Find the word "assign" in the listing, and copy out each line where it turns up.

Given entries:
+===+

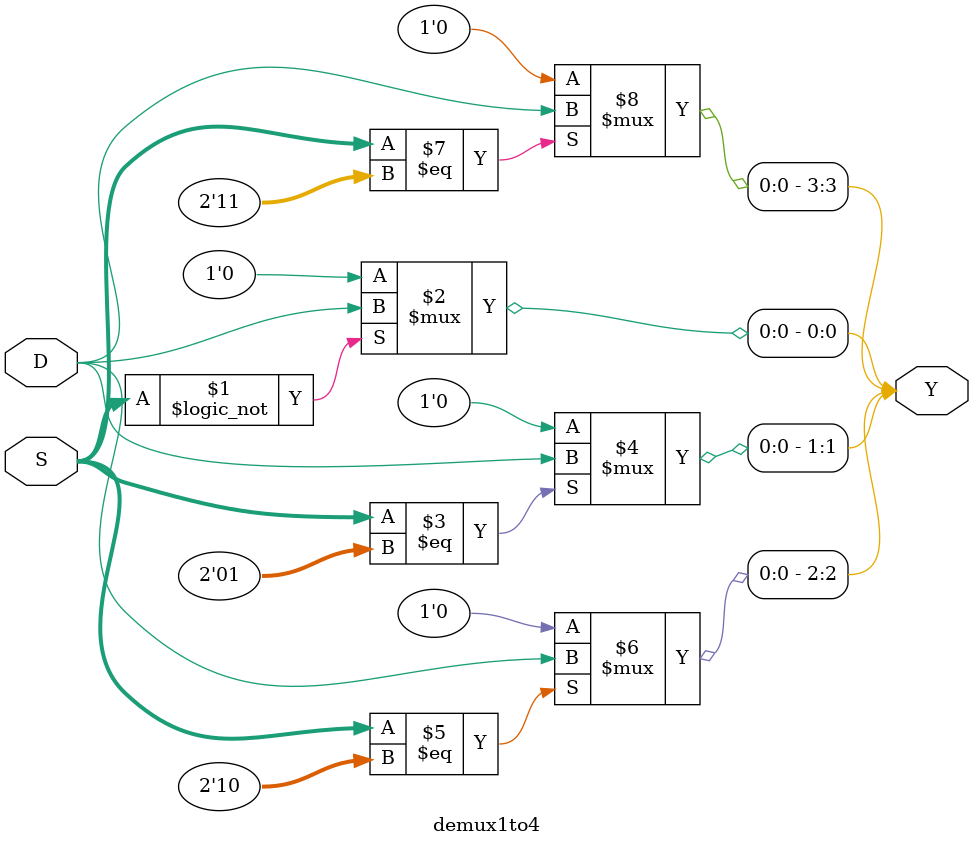
<source format=v>
module demux1to4 (
    input D,         
    input [1:0] S,   
    output [3:0] Y   
);

assign Y[0] = (S == 2'b00) ? D : 1'b0;
assign Y[1] = (S == 2'b01) ? D : 1'b0;
assign Y[2] = (S == 2'b10) ? D : 1'b0;
assign Y[3] = (S == 2'b11) ? D : 1'b0;

endmodule
</source>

+===+

Answer:
assign Y[0] = (S == 2'b00) ? D : 1'b0;
assign Y[1] = (S == 2'b01) ? D : 1'b0;
assign Y[2] = (S == 2'b10) ? D : 1'b0;
assign Y[3] = (S == 2'b11) ? D : 1'b0;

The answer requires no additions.